KETIKA Publik Meradang
Isu naiknya tunjangan anggota DPR RI muncul di tengah kondisi ekonomi masyarakat yang masih lesu ditambah lagi beban pajak yang tinggi. Viralitas pemberitaan ini memicu gelombang kemarahan, bahkan narasi ekstrem seperti “bubarkan DPR” pun bermunculan. Situasi ini bukan sekadar kritik, melainkan krisis komunikasi: pesan lembaga tidak lagi dipercaya publik, emosi mendominasi, dan reputasi dipertaruhkan.
DPR Gagal Menunjukkan Empati
Sayangnya, kritik ini justru direspon oleh anggota DPR dengan tone yang tidak empati, defensif, bahkan merendahkan publik. Terlihat di media anggota DPR Adies Kadir berkomentar, “Mungkin bu Menkeu kasihan sama kawan-kawan.” Ada juga yang berkata, “Segitu aja masih nombok.” Sahroni malah merendahkan, “Yang ingin bubarkan DPR orang tolol sedunia.” Sedangkan Nafa Urbach menimpali bahwa “tunjangan segitu wajar karena tidak dapat rumah dinas, padahal tinggal di Bintaro yang macet”. Sementara di media sosial beredar video anggota DPR berjoget-joget, di saat publik merasa terbebani oleh kenaikan pajak seperti PBB.
Respon-respon seperti ini bukan hanya gagal menunjukkan empati, tetapi justru menambah jarak emosional dengan masyarakat. Akibatnya, publik makin tersulut, rasa ketidakadilan semakin kuat, dan citra lembaga semakin terpuruk.
Apa itu Komunikasi Krisis?
Secara sederhana, komunikasi krisis adalah aktivitas komunikasi strategis yang dilakukan untuk merespons dan mengelola krisis tersebut agar kerusakan minimal dan reputasi dapat dipulihkan.
Menurut teori Situational Crisis Communication (SCCT) yang dikembangkan W. Timothy Coombs, respons krisis harus disesuaikan dengan intensitas kemarahan publik. Jika salah memilih strategi, justru situasi akan tambah buruk.
Data Survei: Kepercayaan Publik terhadap DPR Memprihatinkan
Survei terbaru menunjukkan betapa rapuhnya posisi DPR di mata publik. Menurut Indikator Politik Indonesia, tingkat kepercayaan masyarakat terhadap DPR hanya 71% (7,7% sangat percaya; 63,3% cukup percaya), dengan 20% tidak percaya sama sekali. Data lain dari Indonesia Political Opinion (IPO) mencatat DPR sebagai salah satu lembaga paling rendah dipercaya: hanya 45,8% percaya publik, di bawah partai politik dan KPU. Riset akademik bahkan mencatat 82% responden tidak mempercayai DPR, terlepas dari kelompok sosial ekonomi mana pun.

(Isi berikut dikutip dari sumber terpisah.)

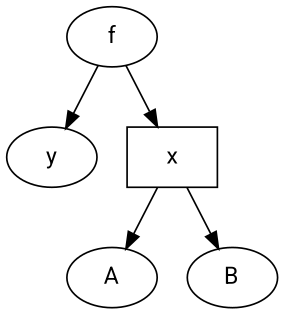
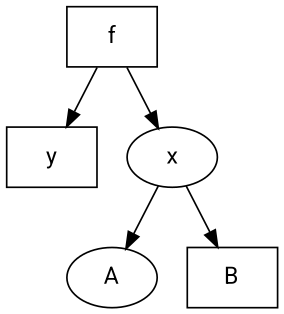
  digraph {
    fontname=Roboto
    node [fontname=Roboto]
    edge [fontname=Roboto]
    A [shape=ellipse]
-   f
-   y [shape=ellipse]
-   x [shape=box]
-   B [shape=ellipse]
+   f [shape=box]
+   y [shape=box]
+   x
+   B [shape=box]
    f -> y
    f -> x
    x -> A
    x -> B
  }
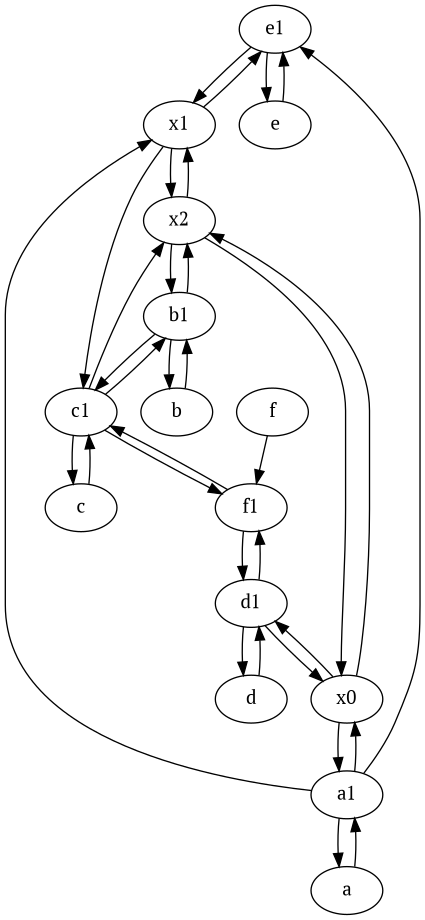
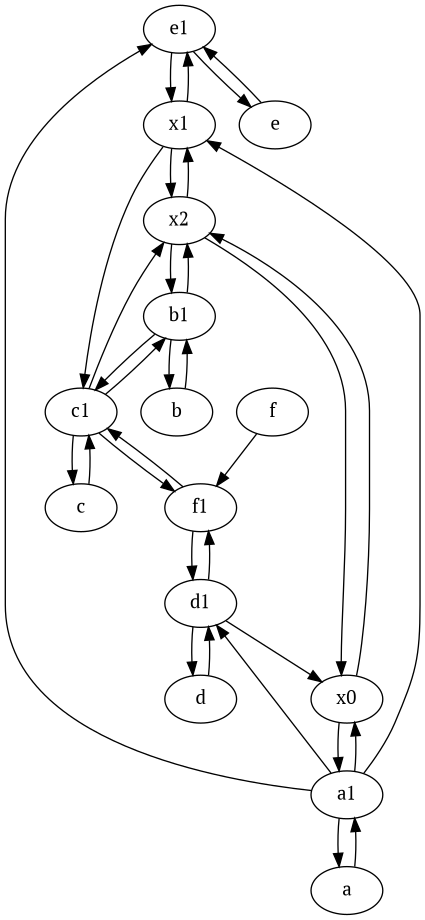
  digraph {
    fontname="PT Serif"
    node [fontname="PT Serif"]
    edge [fontname="PT Serif"]
    e1
    x1
    e
    c1
    x2
    a1
    a
    x0
    f1
    b1
    c
    d1
    b
    d
    f
    e1 -> x1
    e1 -> e
    x1 -> e1
    x1 -> c1
    x1 -> x2
    e -> e1
    c1 -> x2
    c1 -> f1
    c1 -> b1
    c1 -> c
    x2 -> x1
    x2 -> x0
    x2 -> b1
    a1 -> e1
    a1 -> x1
    a1 -> a
    a1 -> x0
    a -> a1
    x0 -> x2
    x0 -> a1
-   x0 -> d1
+   a1 -> d1
    f1 -> c1
    f1 -> d1
    b1 -> c1
    b1 -> x2
    b1 -> b
    c -> c1
    d1 -> x0
    d1 -> f1
    d1 -> d
    b -> b1
    d -> d1
    f -> f1
  }
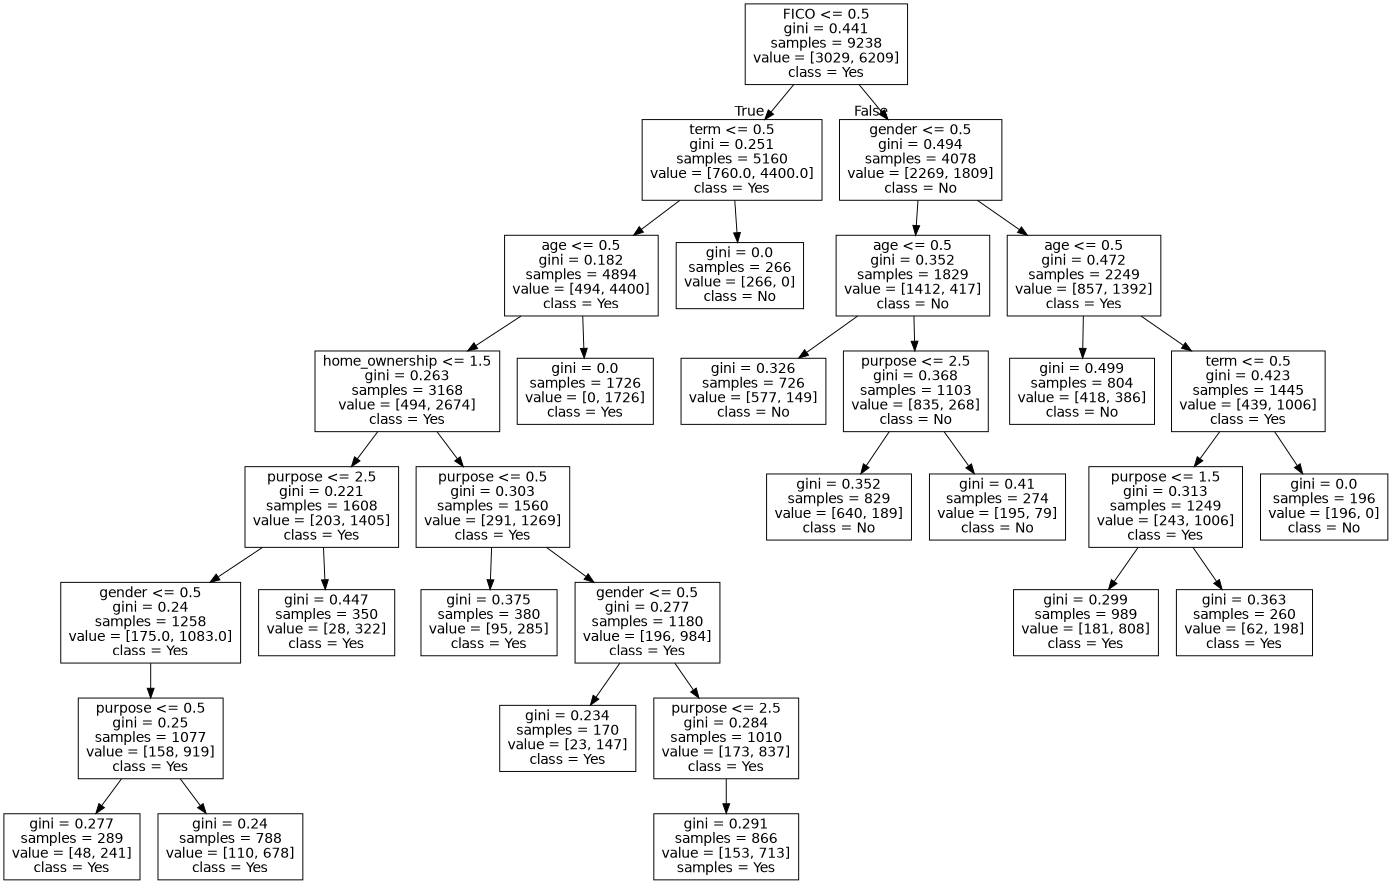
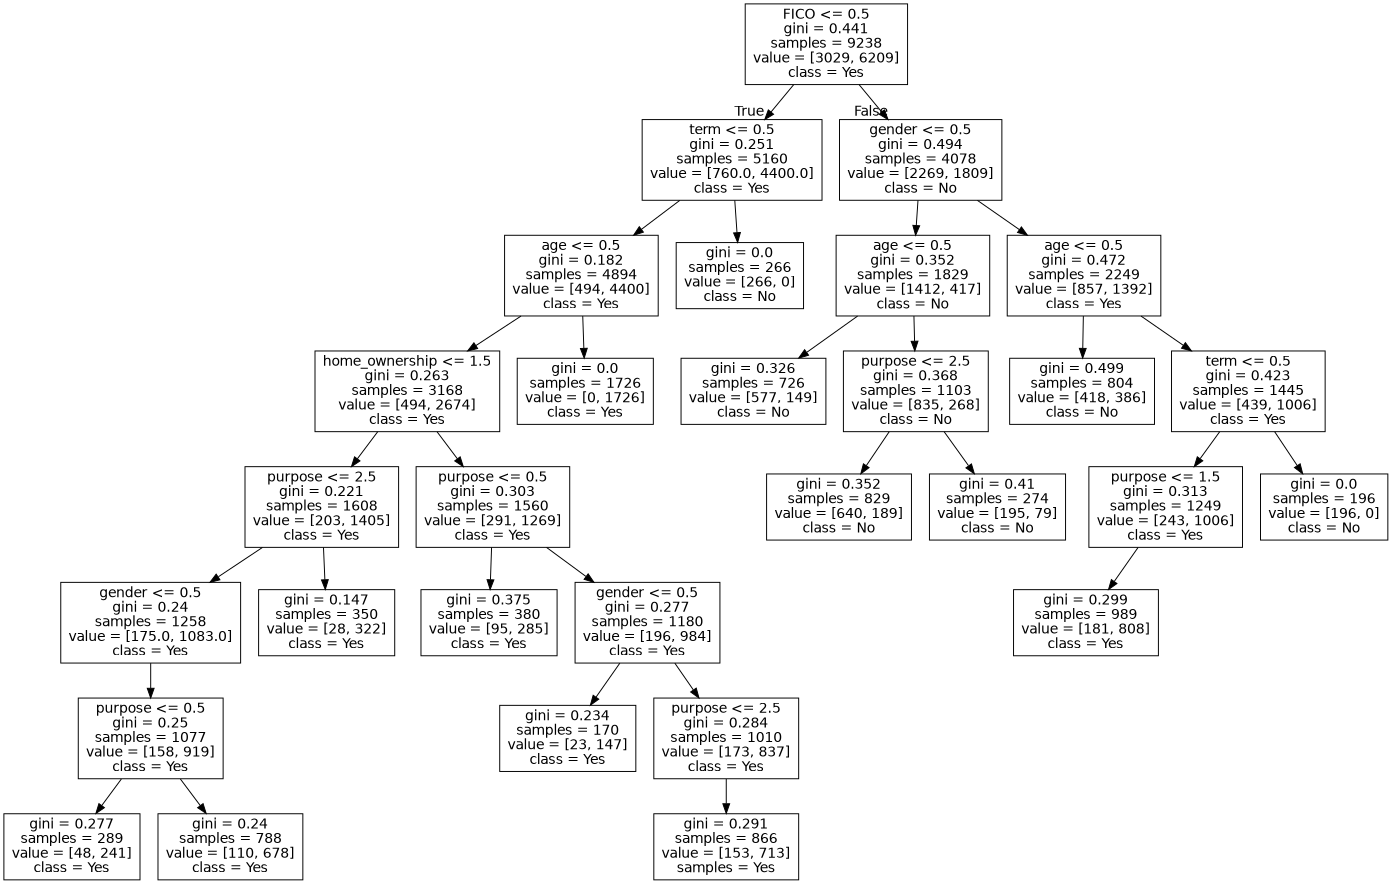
  digraph {
    node [fontname=helvetica shape=box]
    edge [fontname=helvetica]
    n1 [label="FICO <= 0.5\ngini = 0.441\nsamples = 9238\nvalue = [3029, 6209]\nclass = Yes"]
    n2 [label="term <= 0.5\ngini = 0.251\nsamples = 5160\nvalue = [760.0, 4400.0]\nclass = Yes"]
    n3 [label="gender <= 0.5\ngini = 0.494\nsamples = 4078\nvalue = [2269, 1809]\nclass = No"]
    n4 [label="age <= 0.5\ngini = 0.182\nsamples = 4894\nvalue = [494, 4400]\nclass = Yes"]
    n5 [label="gini = 0.0\nsamples = 266\nvalue = [266, 0]\nclass = No"]
    n6 [label="age <= 0.5\ngini = 0.352\nsamples = 1829\nvalue = [1412, 417]\nclass = No"]
    n7 [label="age <= 0.5\ngini = 0.472\nsamples = 2249\nvalue = [857, 1392]\nclass = Yes"]
    n8 [label="home_ownership <= 1.5\ngini = 0.263\nsamples = 3168\nvalue = [494, 2674]\nclass = Yes"]
    n9 [label="gini = 0.0\nsamples = 1726\nvalue = [0, 1726]\nclass = Yes"]
    n10 [label="purpose <= 2.5\ngini = 0.221\nsamples = 1608\nvalue = [203, 1405]\nclass = Yes"]
    n11 [label="purpose <= 0.5\ngini = 0.303\nsamples = 1560\nvalue = [291, 1269]\nclass = Yes"]
    n12 [label="gender <= 0.5\ngini = 0.24\nsamples = 1258\nvalue = [175.0, 1083.0]\nclass = Yes"]
-   n13 [label="gini = 0.447\nsamples = 350\nvalue = [28, 322]\nclass = Yes"]
+   n13 [label="gini = 0.147\nsamples = 350\nvalue = [28, 322]\nclass = Yes"]
    n14 [label="gini = 0.375\nsamples = 380\nvalue = [95, 285]\nclass = Yes"]
    n15 [label="gender <= 0.5\ngini = 0.277\nsamples = 1180\nvalue = [196, 984]\nclass = Yes"]
    n16 [label="purpose <= 0.5\ngini = 0.25\nsamples = 1077\nvalue = [158, 919]\nclass = Yes"]
    n17 [label="gini = 0.277\nsamples = 289\nvalue = [48, 241]\nclass = Yes"]
    n18 [label="gini = 0.24\nsamples = 788\nvalue = [110, 678]\nclass = Yes"]
    n19 [label="gini = 0.234\nsamples = 170\nvalue = [23, 147]\nclass = Yes"]
    n20 [label="purpose <= 2.5\ngini = 0.284\nsamples = 1010\nvalue = [173, 837]\nclass = Yes"]
    n21 [label="gini = 0.291\nsamples = 866\nvalue = [153, 713]\nsamples = Yes"]
    n22 [label="gini = 0.326\nsamples = 726\nvalue = [577, 149]\nclass = No"]
    n23 [label="purpose <= 2.5\ngini = 0.368\nsamples = 1103\nvalue = [835, 268]\nclass = No"]
    n24 [label="gini = 0.499\nsamples = 804\nvalue = [418, 386]\nclass = No"]
    n25 [label="term <= 0.5\ngini = 0.423\nsamples = 1445\nvalue = [439, 1006]\nclass = Yes"]
    n26 [label="gini = 0.352\nsamples = 829\nvalue = [640, 189]\nclass = No"]
    n27 [label="gini = 0.41\nsamples = 274\nvalue = [195, 79]\nclass = No"]
    n28 [label="purpose <= 1.5\ngini = 0.313\nsamples = 1249\nvalue = [243, 1006]\nclass = Yes"]
    n29 [label="gini = 0.0\nsamples = 196\nvalue = [196, 0]\nclass = No"]
    n30 [label="gini = 0.299\nsamples = 989\nvalue = [181, 808]\nclass = Yes"]
-   n31 [label="gini = 0.363\nsamples = 260\nvalue = [62, 198]\nclass = Yes"]
    n1 -> n2 [headlabel=True labelangle=45 labeldistance=2.5]
    n1 -> n3 [headlabel=False labelangle=-45 labeldistance=2.5]
    n2 -> n4
    n2 -> n5
    n3 -> n6
    n3 -> n7
    n4 -> n8
    n4 -> n9
    n6 -> n22
    n6 -> n23
    n7 -> n24
    n7 -> n25
    n8 -> n10
    n8 -> n11
    n10 -> n12
    n10 -> n13
    n11 -> n14
    n11 -> n15
    n12 -> n16
    n15 -> n19
    n15 -> n20
    n16 -> n17
    n16 -> n18
    n20 -> n21
    n23 -> n26
    n23 -> n27
    n25 -> n28
    n25 -> n29
    n28 -> n30
-   n28 -> n31
  }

Angka-angka ini menunjukkan bahwa DPR menghadapi krisis kepercayaan serius, kondisi yang hanya bisa diperbaiki melalui komunikasi yang sangat cermat.
Rumus Komunikasi Krisis: Empati, Empati, Empati, Rasional
Berdasarkan pengalaman saya dalam menghadapi situasi sulit sebagai Humas, ada satu rumus krusial yang efektif diterapkan, yaitu: empati, empati, empati … baru rasional:
contoh, misalnya; Empati pertama: akui perasaan public “Kami memahami masyarakat kecewa dan marah atas kabar ini.” Empati kedua: tunjukkan kedekatan “Kami ikut merasakan beban ekonomi yang tengah dirasakan rakyat.” Empati ketiga: nyatakan kesediaan mendengar “Kami siap menampung kritik dan masukan masyarakat sepenuh hati.”
Barulah setelah tiga langkah empati itu ditegaskan, lembaga boleh mengemukakan penjelasan rasional, misalnya konteks regulasi yang membolehkan, atau mekanisme anggaran yang tersedia. Karena logika tidak akan masuk sebelum publik merasa didengar.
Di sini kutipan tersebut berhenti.